We now know that that story was incorrect, or at least highly incomplete.
Judge Roll was friendly with Rep. Giffords, it is true, and was there to express his appreciation, but fundamentally he was there on business. The excellent liveblog of the day's developments in the New York Times links to the criminal complaint brought against Jared Loughner, which describes how Judge Roll was there to discuss the problem of docket congestion -- that there are too few federal judges for the volume of federal cases now being brought.
The PDF of the complaint sets forth the basics:
Judge Roll "had worked with Congresswoman Giffords within the last several months to resolve issues related to the volume of cases filed in the District of Arizona. Judge Roll was notified about Congresswoman Giffords' event telephonically on or about January 7, 2011. ... Judge Roll attended the event and ... expressed his appreciation to [staff person Ron] Barber for the help and support that Congresswoman Giffords had given. ... [In] a digital surveillance video depicting the events at the Safeway, ... judge Roll is seen speaking for several minutes with Mr. Barber."
The backstory was presented yesterday to the New York Times by Chief Judge Alex Kozinski of the Ninth Circuit Court of Appeals, the appellate court above the District of Arizona:
On Dec. 21, Judge Roll sent an e-mail to Judge Kozinski with an attached letter from Ms. Giffords and another member of Congress from Arizona, Ed Pastor, a Democrat. The two members of Congress encouraged the Ninth Circuit to "declare a judicial emergency" to help cope with the increased workload by extending deadlines under the Speedy Trial Act. In the e-mail, Judge Roll wrote that the Congressional letter was "unsolicited but very much appreciated."
Judge Kozinski speculated — "just a guess," he said — that Judge Roll might have gone to the event on Saturday to thank Ms. Giffords for the letter. "And he gets killed for it."
I'm not happy about the vitiation of the Speedy Trial Act, the statute that is supposed to ensure the "the right to a speedy and public trial" found in the Sixth Amendment of the Constitution. It is, however, one of the solutions that reasonable people come up with when placed in a bad situation where something has to give. Either you're going to let dangerous people go because you can't try them in time -- something that primarily hurts those in the communities around them -- or you're going to let constitutional rights slide, or you're going to solve the problem. Congress would not solve the problem; the other two choices are both bad.
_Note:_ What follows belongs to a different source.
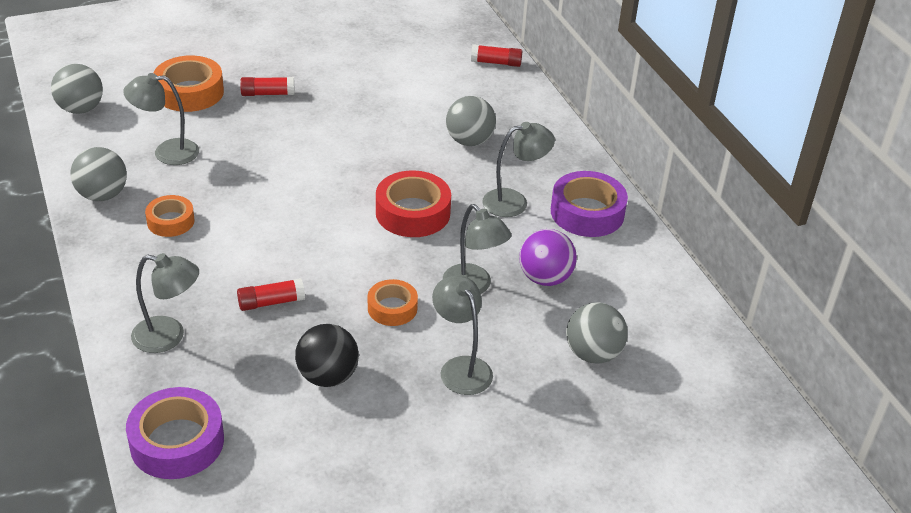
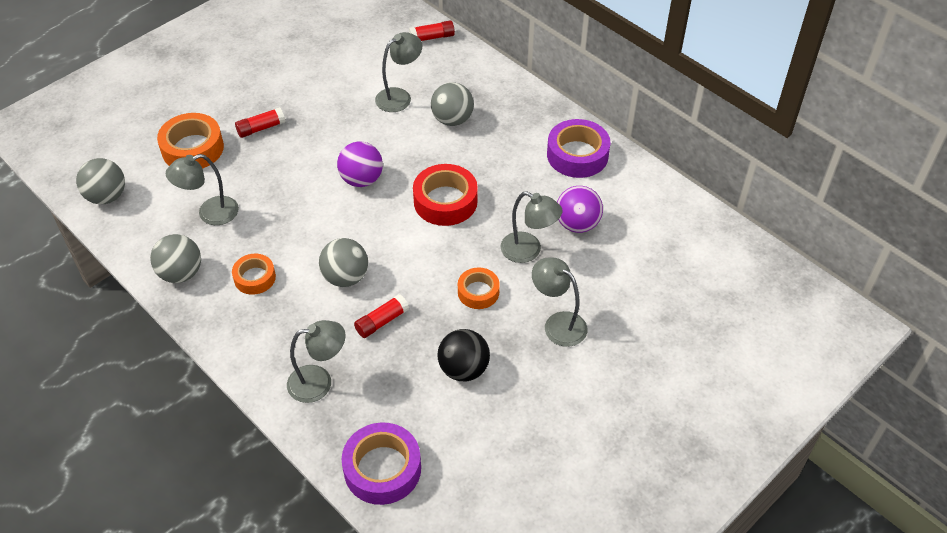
camera: 20 degrees left, 10 degrees up
(338, 167) = (361, 179): none -> purple ball
(514, 201) = (517, 164): grey lamp -> grey lamp (399, 96)
(593, 354) = (646, 276): grey ball -> grey ball (345, 277)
Docket congestion is caused by too many cases and too few judicial resources. The former may be a function of factors including too many laws, too harsh enforcement of those, and too many civil cases being filed. As to the latter, a major judicial resource is judges. And, as most people who follow the issue know, the shortage of federal judges on the bench these days in partly a function of one controllable factor: the Congress has approved a lower rate of Obama's nominees than for any other recent President.
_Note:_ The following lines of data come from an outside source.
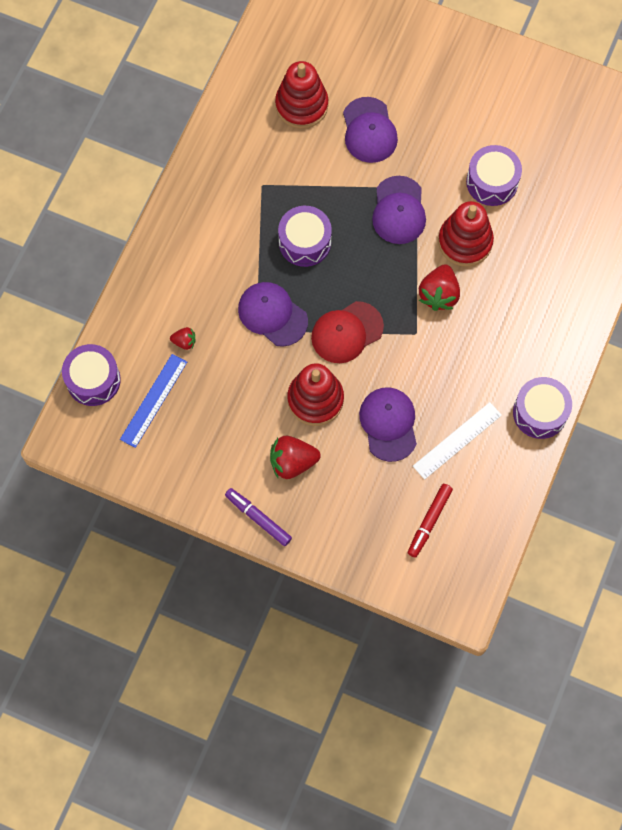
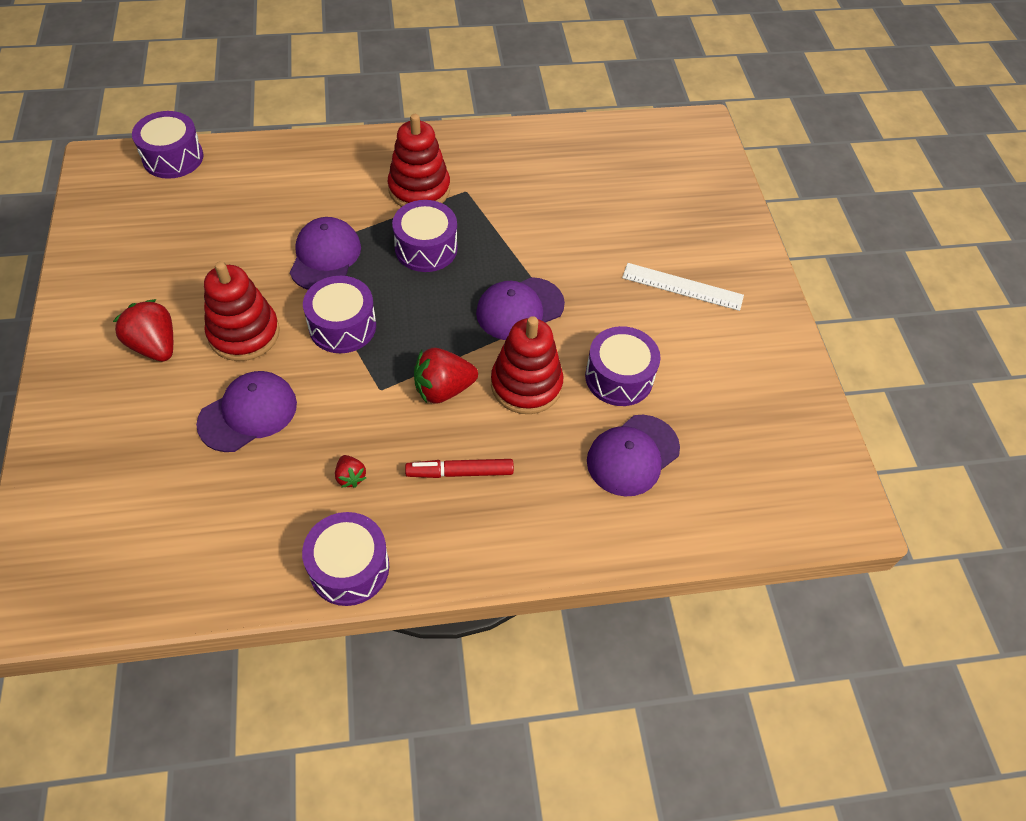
camera: 55 degrees right, 15 degrees down
(154, 400) = (173, 207): blue ruler -> none
(184, 342) = (253, 204): red strawberry -> red strawberry (350, 477)
(258, 518) = (70, 345): purple marker -> none
(301, 105) = (575, 184): red stacking toy -> red stacking toy (419, 189)
(346, 332) = (342, 326): red cap -> purple drum
(369, 130) = (591, 246): purple cap -> purple cap (632, 455)
(429, 521) = (134, 512): red marker -> red marker (460, 472)
(457, 440) = (262, 492): white ruler -> white ruler (682, 287)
From the Brookings Institute PDF above:
President Obama, in the 111th Congress (2009-10), had a 60-40 Democratic Senate majority for about half the term, then 59-41 (counting, as Democrats, Independents who caucused with the Democrats). President Clinton, in the 103rd Congress (1993-94) had a 57-43 Senate Democratic majority. President Bush faced a 51-49 Democratic Senate majority for most of the 107th Congress (2001-02).
As to outcomes:
Obama essentially matched Bush, but not Clinton, on court of appeals (or
“circuit” or “appellate”) confirmations, but had less success than either
Clinton or Bush on district judge confirmations, both as to confirmation
rates and time from nomination to confirmation
This is not a partisan issue: even Chief Justice Roberts chimed in a week ago to note the "urgent need" for speedier confirmations in the face of an "acute crisis" in several judicial districts. Arizona, with it's high load of immigration cases, is among them.
John Roll did not die because Congress wasn't approving Obama's judges -- let's be very clear that I am not saying that. He could have gone to see Rep. Giffords purely for social reasons. But, in fact, he did die trying to solve a problem that derived from a lack of judicial resources -- to which the blockade of Obama appointments contributed.
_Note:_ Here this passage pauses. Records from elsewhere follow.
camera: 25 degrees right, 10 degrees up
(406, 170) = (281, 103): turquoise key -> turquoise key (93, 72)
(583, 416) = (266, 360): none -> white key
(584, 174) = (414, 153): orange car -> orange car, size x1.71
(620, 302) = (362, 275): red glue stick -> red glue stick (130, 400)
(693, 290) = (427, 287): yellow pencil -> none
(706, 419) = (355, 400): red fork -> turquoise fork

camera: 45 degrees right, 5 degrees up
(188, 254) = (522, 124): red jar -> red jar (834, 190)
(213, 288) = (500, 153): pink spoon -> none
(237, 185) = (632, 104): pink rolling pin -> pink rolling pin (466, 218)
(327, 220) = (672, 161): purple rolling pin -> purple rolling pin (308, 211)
As Congress considers its reaction to the attempted assassination of Rep. Giffords last week, it may also want to give some thought to Judge Roll, who died in the course of trying to solve with clever deployment of resources a problem that it could -- and should -- solve simply by voting on qualified nominees to judicial positions it has already funded.
That would be cold comfort to the federal judiciary, no doubt -- but still a fitting tribute to Judge Roll.